Repeat and Stay Quiet approach. Repeat the same short questions word for word. After refusal, pause. The silence highlights the evasion.
One Fact approach. Reduce each question to only one fact. No adverbs, adjectives, or conclusions. Just nouns and verbs. Make them admit or deny that single point.
Questioning an obstinate witness takes on a rhythm. Use short, crisp, repetitive questions. No editorializing. Let refusals accumulate in the jurors’ minds.
Frame questions that jurors can answer themselves. They become participants. When the witness refuses, jurors know who is wrong.
Loop their words. Use their denial to create the next question. “You deny this is a stop sign?” “Yes.” “So, you are testifying that stop signs don’t exist?”
Use objective evidence. Use a photo, for example, to ask questions that the photo answers. “This is a photograph?” “Of your car?” “It shows the rear bumper?” “The bumper is not crushed?” “The bumper is not dented?” “The taillights are intact?” If they deny any of these questions, the jury sees the absurdity.
Handling narratives and arguments. When the witness is pontificating, interrupt gently but firmly. “That is not my question.” Repeat the question exactly. Their evasiveness will not go unnoticed. If need be, seek judicial intervention.
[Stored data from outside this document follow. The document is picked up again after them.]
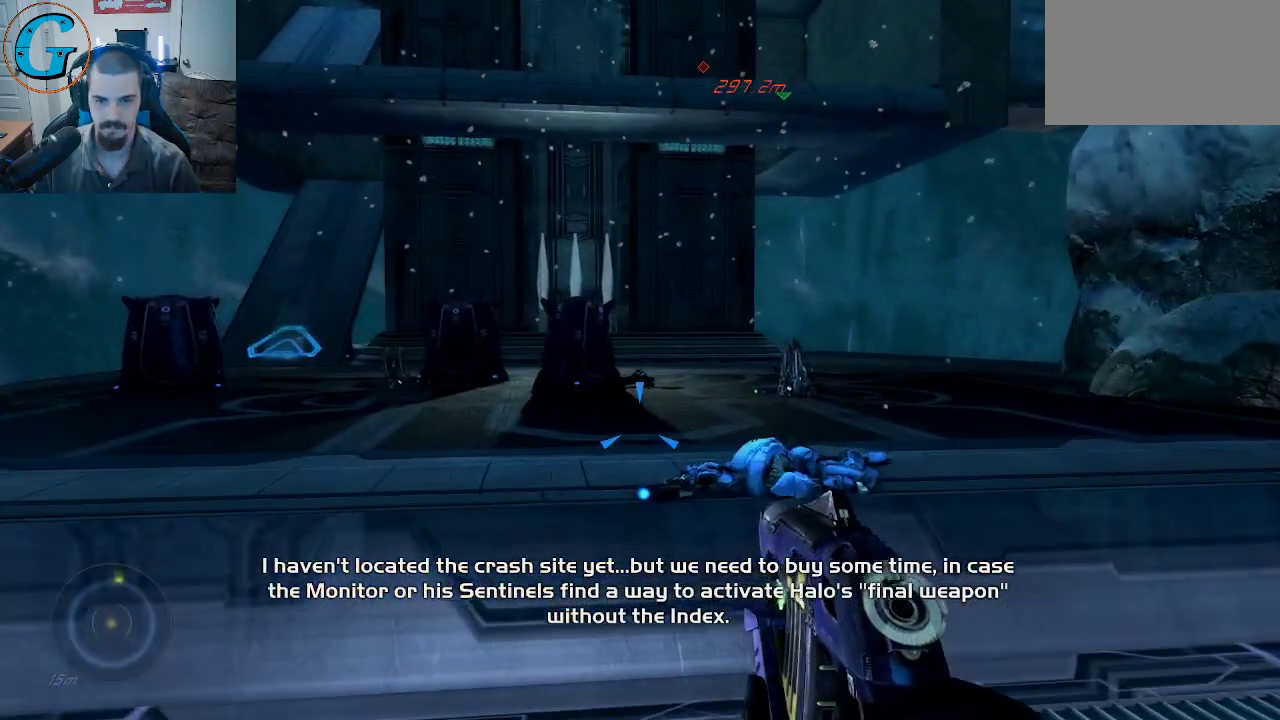
{"keys": ["shift", "w"], "mouse": [], "mouse_move": "still", "events": []}
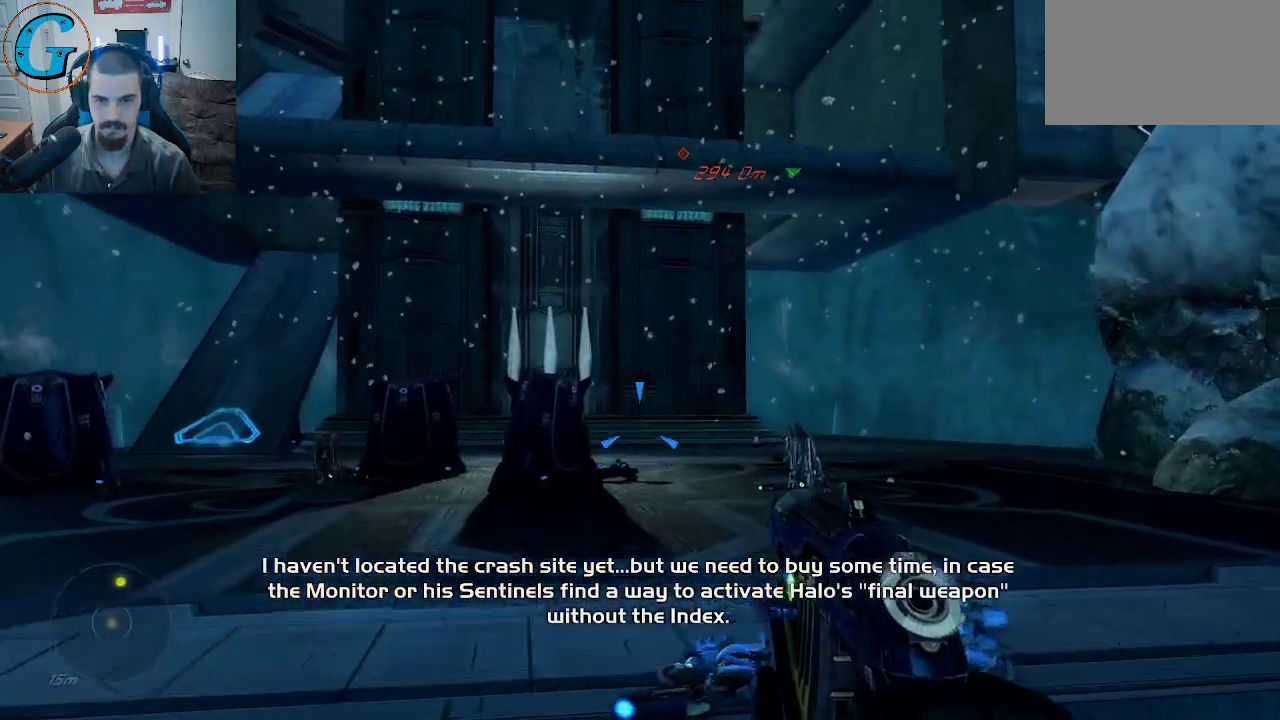
{"keys": ["shift", "w"], "mouse": [], "mouse_move": "still", "events": []}
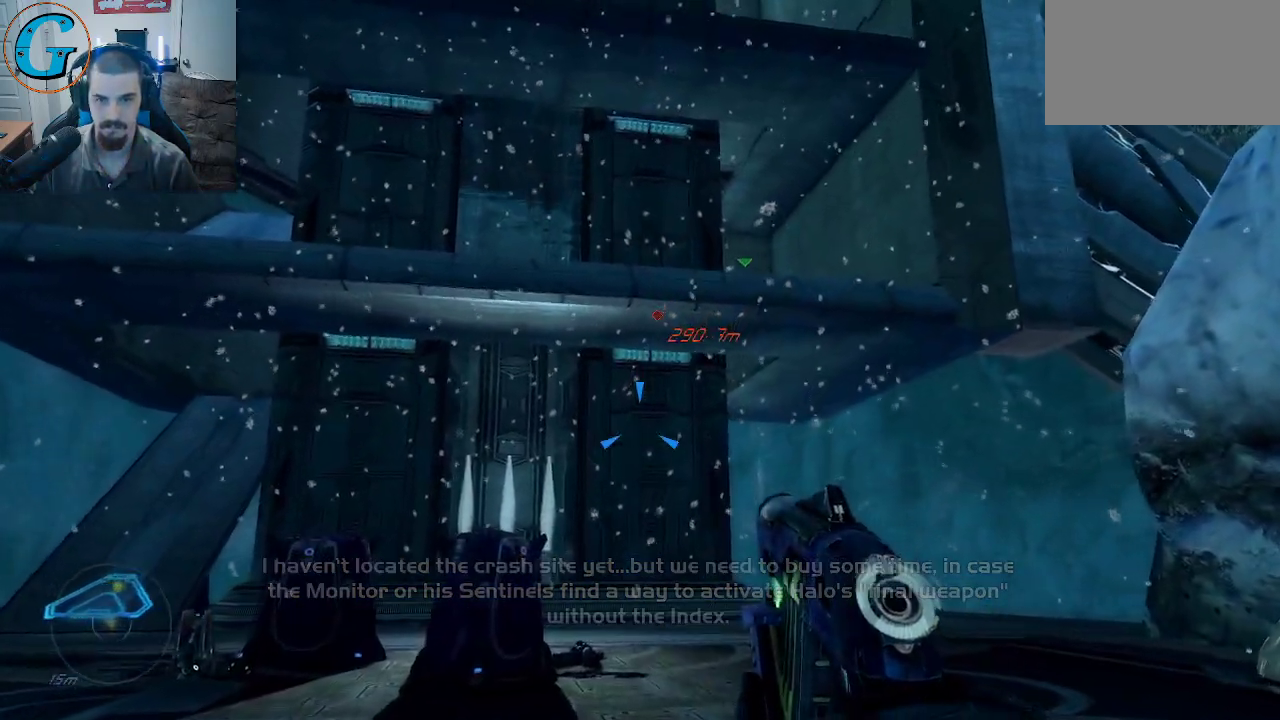
{"keys": ["shift", "w"], "mouse": [], "mouse_move": "left", "events": []}
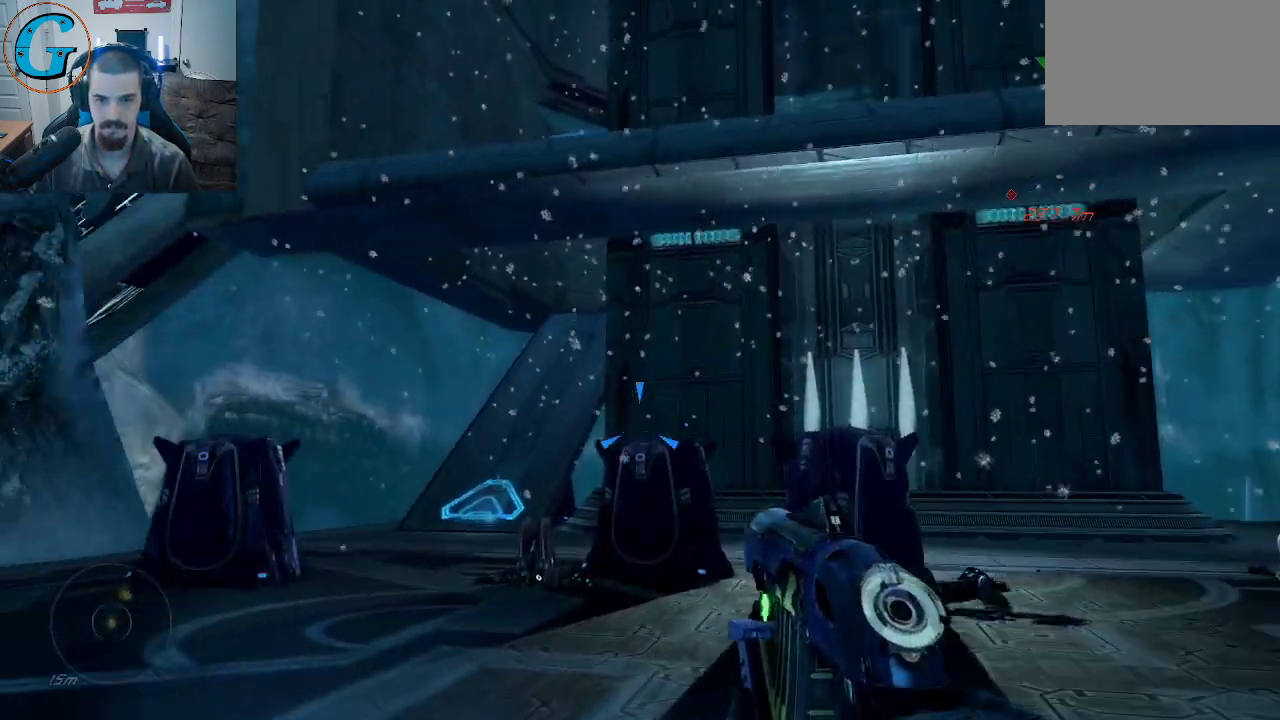
{"keys": ["a", "shift", "w"], "mouse": [], "mouse_move": "left", "events": [[333, "a", "down"]]}
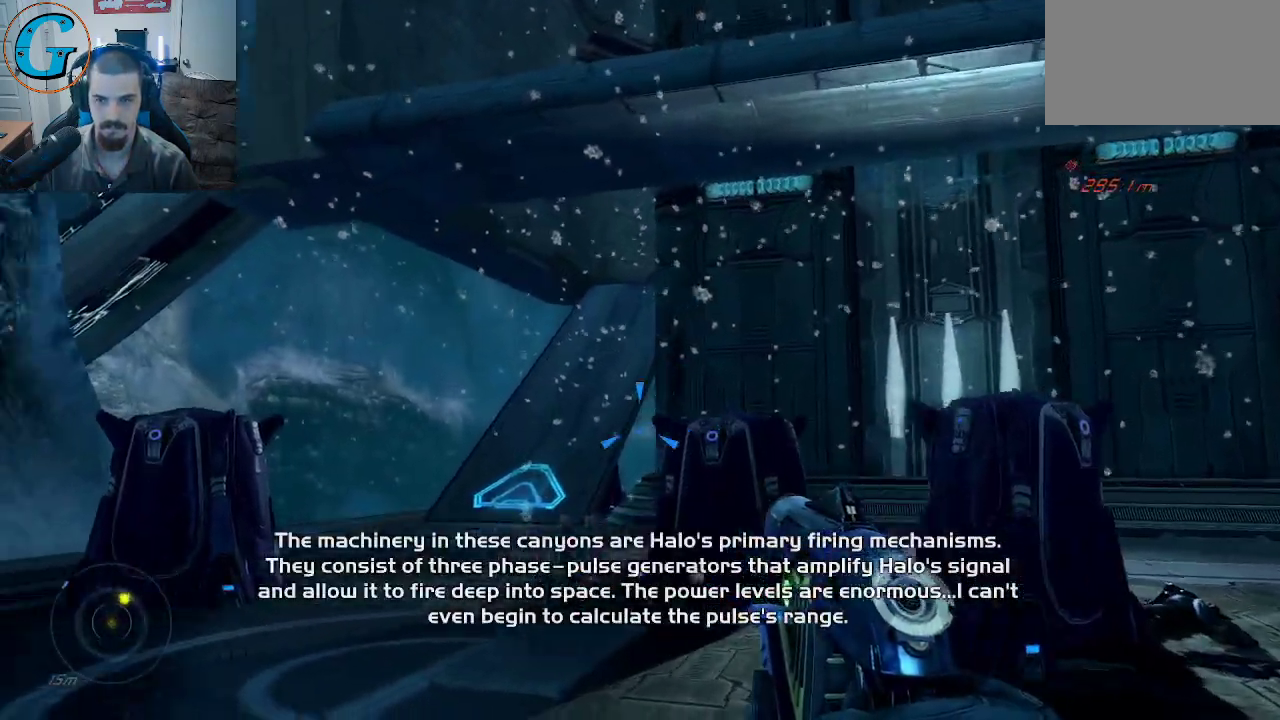
{"keys": ["shift", "w"], "mouse": [], "mouse_move": "still", "events": [[150, "a", "up"]]}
Cadence. Develop a cadence with short, declarative statements that invite “yes” answers.
Checklist for cross-examination of the obstinate witness:
• Review all prior testimony.
• Identify 20 obvious entry questions to start various lines of questioning.
• Script ladders of questions for each of these lines of questioning.
• Prepare exhibits to lock in the witness.
• Start with the most obvious questions.
• Use rhythm and cadence to your advantage.
• Use short questions that are declarative statements.
• Repeat verbatim when the witness denies an obvious question that deserves an affirmative response.
• Strategically use silence.
• Impeach only when necessary.
The obstinate witness may be a blessing in disguise. A witness only has their credibility and likability. The obstinate witness comes across neither as likable nor believable. If you can exploit their obstinacy, you’ve left their testimony in tatters.